* _Task data_
——

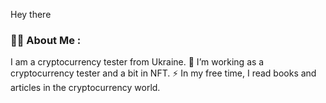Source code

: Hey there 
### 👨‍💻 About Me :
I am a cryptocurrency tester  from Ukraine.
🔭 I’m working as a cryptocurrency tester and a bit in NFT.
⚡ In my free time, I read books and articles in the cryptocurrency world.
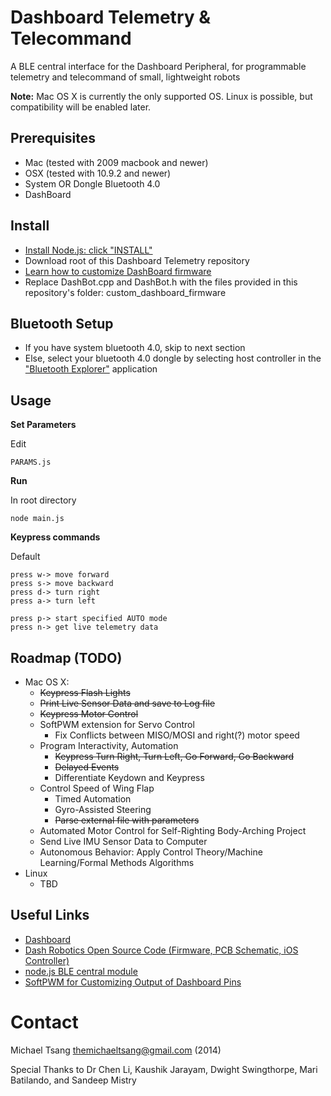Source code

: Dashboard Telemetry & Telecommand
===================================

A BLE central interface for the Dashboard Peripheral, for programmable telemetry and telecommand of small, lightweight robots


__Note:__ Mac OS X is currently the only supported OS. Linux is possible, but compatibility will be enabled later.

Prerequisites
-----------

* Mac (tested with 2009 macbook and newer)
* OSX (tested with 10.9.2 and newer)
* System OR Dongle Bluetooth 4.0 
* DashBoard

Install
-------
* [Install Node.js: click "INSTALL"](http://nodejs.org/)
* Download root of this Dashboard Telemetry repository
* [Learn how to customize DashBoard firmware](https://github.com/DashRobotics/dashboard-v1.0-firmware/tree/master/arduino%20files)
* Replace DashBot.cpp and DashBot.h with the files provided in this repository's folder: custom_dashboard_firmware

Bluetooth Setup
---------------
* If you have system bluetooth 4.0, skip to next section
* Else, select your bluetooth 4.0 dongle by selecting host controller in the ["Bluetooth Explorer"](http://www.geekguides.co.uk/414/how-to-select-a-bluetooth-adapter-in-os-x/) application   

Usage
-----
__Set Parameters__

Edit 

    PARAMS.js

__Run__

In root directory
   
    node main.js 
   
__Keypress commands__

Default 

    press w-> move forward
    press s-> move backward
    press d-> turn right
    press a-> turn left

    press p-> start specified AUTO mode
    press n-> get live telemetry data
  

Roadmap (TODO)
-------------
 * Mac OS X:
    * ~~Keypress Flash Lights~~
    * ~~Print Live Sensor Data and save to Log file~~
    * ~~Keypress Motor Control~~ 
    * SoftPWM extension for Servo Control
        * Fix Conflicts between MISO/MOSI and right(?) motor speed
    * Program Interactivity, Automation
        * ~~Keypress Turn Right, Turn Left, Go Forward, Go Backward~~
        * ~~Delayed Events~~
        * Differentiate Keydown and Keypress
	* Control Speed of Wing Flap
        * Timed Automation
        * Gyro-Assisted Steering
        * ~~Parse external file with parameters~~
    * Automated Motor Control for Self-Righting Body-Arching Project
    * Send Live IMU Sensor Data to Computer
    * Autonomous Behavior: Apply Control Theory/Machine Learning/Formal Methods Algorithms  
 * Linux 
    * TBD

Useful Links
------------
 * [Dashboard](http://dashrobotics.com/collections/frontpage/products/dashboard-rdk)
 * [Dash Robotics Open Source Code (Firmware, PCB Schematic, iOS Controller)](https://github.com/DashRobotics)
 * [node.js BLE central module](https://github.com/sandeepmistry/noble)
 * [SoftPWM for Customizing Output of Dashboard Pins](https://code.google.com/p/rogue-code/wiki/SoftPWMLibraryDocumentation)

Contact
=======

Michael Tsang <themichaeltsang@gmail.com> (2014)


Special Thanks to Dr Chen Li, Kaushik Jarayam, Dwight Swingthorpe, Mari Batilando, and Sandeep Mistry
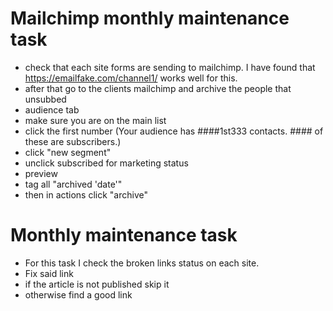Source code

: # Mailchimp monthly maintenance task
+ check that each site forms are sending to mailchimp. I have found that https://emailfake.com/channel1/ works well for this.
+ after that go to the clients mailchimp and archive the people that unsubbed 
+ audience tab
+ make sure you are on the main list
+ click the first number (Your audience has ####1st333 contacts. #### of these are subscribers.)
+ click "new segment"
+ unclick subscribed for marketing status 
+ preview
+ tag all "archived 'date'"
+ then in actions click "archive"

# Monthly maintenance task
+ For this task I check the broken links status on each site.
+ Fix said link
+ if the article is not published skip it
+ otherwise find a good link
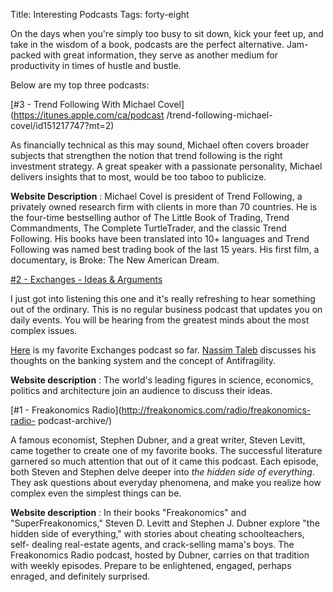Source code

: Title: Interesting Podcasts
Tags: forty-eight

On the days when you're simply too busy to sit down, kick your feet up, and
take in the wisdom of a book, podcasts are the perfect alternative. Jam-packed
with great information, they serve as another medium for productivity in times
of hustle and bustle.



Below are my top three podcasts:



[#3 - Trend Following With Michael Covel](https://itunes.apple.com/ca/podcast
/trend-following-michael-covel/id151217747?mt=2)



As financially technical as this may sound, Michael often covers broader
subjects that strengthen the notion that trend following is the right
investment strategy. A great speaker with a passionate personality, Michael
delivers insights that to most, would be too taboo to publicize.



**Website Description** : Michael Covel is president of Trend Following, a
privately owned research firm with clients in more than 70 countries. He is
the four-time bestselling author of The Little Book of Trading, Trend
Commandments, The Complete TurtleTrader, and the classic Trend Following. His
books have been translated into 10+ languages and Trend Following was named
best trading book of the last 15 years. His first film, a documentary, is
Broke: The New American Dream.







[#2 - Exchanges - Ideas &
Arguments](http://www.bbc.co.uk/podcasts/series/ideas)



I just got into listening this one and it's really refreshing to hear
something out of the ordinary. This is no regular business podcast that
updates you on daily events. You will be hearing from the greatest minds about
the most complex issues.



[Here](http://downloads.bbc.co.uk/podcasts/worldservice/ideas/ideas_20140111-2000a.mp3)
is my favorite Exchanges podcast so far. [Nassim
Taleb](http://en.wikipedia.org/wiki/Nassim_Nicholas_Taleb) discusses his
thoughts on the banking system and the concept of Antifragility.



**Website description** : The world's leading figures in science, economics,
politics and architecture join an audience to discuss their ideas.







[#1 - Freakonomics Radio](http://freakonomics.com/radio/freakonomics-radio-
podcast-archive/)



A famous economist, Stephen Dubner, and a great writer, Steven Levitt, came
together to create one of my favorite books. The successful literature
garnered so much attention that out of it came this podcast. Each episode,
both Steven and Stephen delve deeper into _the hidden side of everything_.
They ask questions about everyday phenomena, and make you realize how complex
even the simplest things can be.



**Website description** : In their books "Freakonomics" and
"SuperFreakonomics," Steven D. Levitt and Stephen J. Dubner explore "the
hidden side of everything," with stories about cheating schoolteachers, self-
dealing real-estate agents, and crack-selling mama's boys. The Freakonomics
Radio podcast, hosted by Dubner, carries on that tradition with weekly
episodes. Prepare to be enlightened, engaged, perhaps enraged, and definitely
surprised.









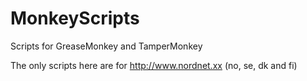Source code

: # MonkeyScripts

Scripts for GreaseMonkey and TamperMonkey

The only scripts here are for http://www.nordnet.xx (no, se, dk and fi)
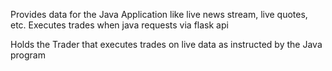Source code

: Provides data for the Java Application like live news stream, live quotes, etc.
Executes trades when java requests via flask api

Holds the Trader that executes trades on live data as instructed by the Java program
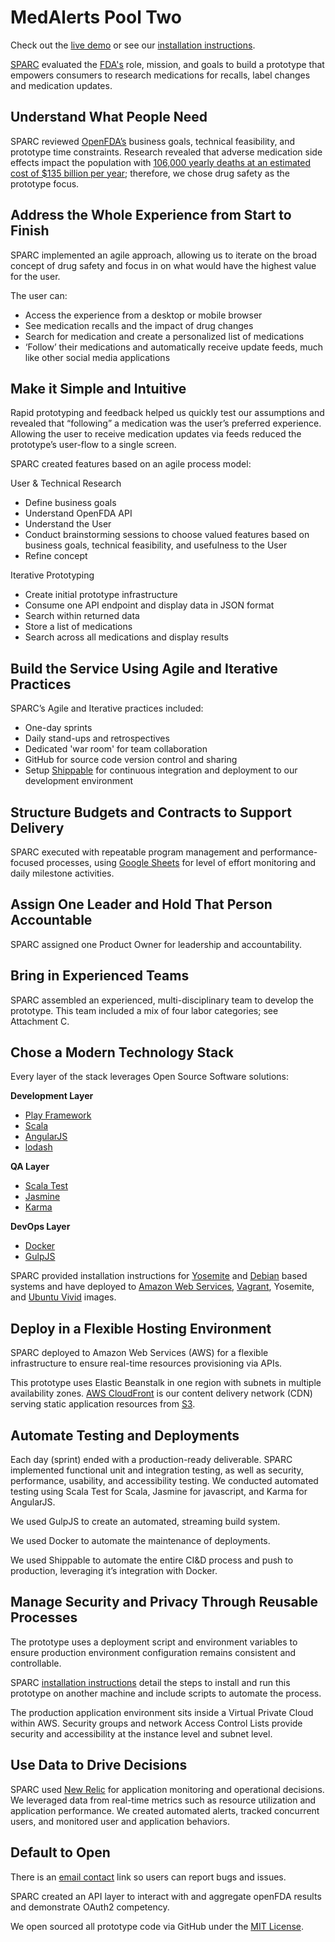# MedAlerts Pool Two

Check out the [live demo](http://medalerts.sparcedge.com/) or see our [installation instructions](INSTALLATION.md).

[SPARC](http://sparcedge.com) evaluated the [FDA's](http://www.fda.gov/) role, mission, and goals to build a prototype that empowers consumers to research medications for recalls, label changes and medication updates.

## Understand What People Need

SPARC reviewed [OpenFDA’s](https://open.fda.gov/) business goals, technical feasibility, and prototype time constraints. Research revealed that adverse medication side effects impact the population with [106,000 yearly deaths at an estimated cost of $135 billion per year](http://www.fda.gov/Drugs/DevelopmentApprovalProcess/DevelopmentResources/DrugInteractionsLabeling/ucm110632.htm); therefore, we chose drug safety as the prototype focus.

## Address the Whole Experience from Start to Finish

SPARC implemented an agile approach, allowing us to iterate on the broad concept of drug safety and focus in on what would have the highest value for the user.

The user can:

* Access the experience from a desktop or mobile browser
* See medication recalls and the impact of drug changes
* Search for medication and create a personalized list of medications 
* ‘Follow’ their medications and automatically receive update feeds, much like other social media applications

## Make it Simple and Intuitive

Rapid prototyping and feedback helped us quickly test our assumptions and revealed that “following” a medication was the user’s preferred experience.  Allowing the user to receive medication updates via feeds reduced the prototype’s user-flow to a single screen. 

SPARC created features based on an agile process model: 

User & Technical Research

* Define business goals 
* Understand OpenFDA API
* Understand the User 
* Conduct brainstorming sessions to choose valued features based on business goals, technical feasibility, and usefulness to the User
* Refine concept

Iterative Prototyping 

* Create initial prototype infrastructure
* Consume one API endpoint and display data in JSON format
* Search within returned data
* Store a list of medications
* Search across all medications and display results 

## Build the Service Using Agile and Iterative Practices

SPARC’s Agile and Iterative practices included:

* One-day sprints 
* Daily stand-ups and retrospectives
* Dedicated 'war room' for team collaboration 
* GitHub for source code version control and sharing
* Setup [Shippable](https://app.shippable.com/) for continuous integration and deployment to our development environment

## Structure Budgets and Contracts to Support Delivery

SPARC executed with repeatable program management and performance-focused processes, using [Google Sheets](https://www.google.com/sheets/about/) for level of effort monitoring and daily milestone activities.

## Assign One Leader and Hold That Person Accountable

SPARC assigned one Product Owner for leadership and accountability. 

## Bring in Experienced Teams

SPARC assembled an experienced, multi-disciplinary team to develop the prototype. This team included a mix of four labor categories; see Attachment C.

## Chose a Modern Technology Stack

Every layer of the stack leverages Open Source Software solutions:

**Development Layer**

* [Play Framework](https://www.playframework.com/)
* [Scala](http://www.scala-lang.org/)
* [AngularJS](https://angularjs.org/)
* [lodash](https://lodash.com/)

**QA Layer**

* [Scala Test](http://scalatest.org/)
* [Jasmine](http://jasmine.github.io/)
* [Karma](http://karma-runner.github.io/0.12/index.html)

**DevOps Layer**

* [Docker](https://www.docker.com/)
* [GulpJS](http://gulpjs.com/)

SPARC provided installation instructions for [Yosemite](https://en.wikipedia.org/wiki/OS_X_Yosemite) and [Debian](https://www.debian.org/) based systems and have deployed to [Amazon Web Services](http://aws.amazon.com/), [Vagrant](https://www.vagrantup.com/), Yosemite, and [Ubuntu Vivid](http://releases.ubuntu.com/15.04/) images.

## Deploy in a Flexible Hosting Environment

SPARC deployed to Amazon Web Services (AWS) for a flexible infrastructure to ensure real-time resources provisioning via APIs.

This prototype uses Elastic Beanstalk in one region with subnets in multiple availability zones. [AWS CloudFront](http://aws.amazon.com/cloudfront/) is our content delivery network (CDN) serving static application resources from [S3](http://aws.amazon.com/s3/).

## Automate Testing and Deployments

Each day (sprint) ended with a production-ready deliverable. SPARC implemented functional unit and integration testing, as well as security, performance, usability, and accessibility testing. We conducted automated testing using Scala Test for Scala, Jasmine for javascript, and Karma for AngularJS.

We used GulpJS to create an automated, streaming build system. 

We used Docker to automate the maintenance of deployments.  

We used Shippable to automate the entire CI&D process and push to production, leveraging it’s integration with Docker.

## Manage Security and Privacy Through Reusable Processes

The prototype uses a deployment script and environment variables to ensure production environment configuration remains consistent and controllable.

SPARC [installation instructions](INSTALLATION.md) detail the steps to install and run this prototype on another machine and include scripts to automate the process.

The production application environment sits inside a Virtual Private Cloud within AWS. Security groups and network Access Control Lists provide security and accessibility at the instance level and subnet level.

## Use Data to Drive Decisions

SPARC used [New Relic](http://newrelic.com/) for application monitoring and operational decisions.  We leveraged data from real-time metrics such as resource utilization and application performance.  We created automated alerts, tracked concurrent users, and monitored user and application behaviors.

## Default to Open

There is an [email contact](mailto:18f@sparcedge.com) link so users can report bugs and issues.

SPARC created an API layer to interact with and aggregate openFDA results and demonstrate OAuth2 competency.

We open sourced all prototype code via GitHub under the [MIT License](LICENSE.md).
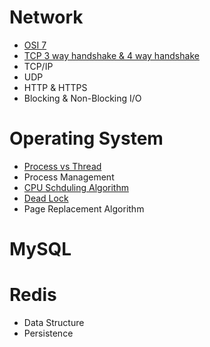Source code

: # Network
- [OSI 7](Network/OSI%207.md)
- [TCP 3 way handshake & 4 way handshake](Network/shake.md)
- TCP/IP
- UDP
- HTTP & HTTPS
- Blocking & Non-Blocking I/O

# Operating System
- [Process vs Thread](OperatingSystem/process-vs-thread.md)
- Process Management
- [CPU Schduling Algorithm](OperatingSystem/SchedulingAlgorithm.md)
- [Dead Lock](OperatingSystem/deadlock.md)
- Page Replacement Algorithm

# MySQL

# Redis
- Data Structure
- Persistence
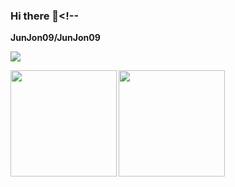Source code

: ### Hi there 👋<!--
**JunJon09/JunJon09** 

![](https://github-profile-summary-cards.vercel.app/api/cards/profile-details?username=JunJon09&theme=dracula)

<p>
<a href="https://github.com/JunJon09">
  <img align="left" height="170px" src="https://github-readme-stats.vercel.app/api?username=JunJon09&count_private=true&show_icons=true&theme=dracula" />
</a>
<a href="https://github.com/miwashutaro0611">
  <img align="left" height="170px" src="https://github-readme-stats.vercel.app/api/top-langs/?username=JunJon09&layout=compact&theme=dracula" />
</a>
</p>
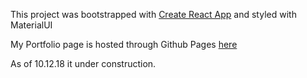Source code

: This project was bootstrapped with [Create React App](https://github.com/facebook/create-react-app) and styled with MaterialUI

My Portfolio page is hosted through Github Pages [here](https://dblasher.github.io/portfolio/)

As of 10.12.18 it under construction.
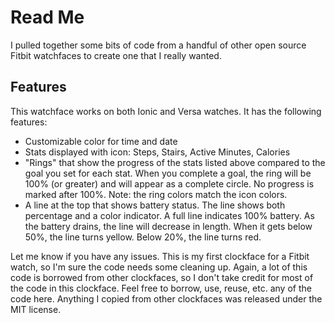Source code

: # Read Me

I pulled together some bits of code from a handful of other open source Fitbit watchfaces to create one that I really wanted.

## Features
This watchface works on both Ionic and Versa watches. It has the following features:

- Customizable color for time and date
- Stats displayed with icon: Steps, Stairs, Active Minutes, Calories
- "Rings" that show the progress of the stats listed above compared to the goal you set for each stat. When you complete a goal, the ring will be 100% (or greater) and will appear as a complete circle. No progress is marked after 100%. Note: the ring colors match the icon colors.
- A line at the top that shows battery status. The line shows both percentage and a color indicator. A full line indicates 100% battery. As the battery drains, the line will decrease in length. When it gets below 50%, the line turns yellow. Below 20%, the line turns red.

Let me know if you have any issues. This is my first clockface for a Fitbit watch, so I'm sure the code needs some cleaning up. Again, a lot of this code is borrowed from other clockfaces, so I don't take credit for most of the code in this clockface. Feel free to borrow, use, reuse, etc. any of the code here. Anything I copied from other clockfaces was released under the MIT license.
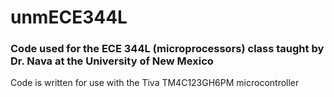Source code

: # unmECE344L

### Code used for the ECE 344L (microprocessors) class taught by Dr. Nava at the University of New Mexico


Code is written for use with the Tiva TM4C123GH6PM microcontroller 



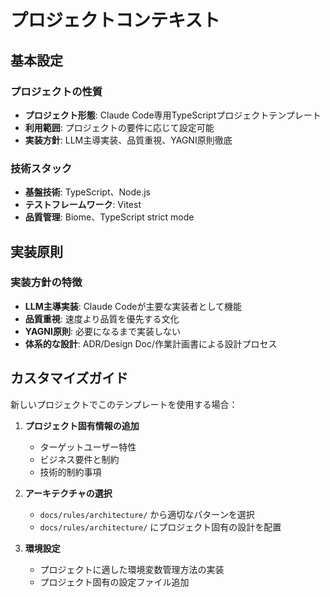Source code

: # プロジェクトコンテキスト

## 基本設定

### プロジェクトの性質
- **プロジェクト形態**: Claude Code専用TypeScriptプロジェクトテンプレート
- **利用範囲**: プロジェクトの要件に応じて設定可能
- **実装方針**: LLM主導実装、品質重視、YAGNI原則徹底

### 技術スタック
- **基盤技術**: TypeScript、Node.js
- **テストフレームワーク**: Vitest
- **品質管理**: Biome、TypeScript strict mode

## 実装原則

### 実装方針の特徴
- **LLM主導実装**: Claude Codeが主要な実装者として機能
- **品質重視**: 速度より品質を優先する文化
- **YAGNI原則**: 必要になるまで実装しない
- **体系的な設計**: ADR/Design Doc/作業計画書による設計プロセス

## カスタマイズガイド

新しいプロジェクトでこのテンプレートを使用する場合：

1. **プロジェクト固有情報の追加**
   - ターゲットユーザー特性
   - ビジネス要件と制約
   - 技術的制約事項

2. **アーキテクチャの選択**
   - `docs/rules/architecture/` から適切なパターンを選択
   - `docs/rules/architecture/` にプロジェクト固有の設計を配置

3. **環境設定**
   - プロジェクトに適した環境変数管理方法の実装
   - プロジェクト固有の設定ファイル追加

——

* _What needs to be done_
Quote the lines beginning with the one containing "SPARC assigned one" and continuing through the one containing "## Chose a Modern Technology Stack", without changing anything.

* _Output_
SPARC assigned one Product Owner for leadership and accountability. 

## Bring in Experienced Teams

SPARC assembled an experienced, multi-disciplinary team to develop the prototype. This team included a mix of four labor categories; see Attachment C.

## Chose a Modern Technology Stack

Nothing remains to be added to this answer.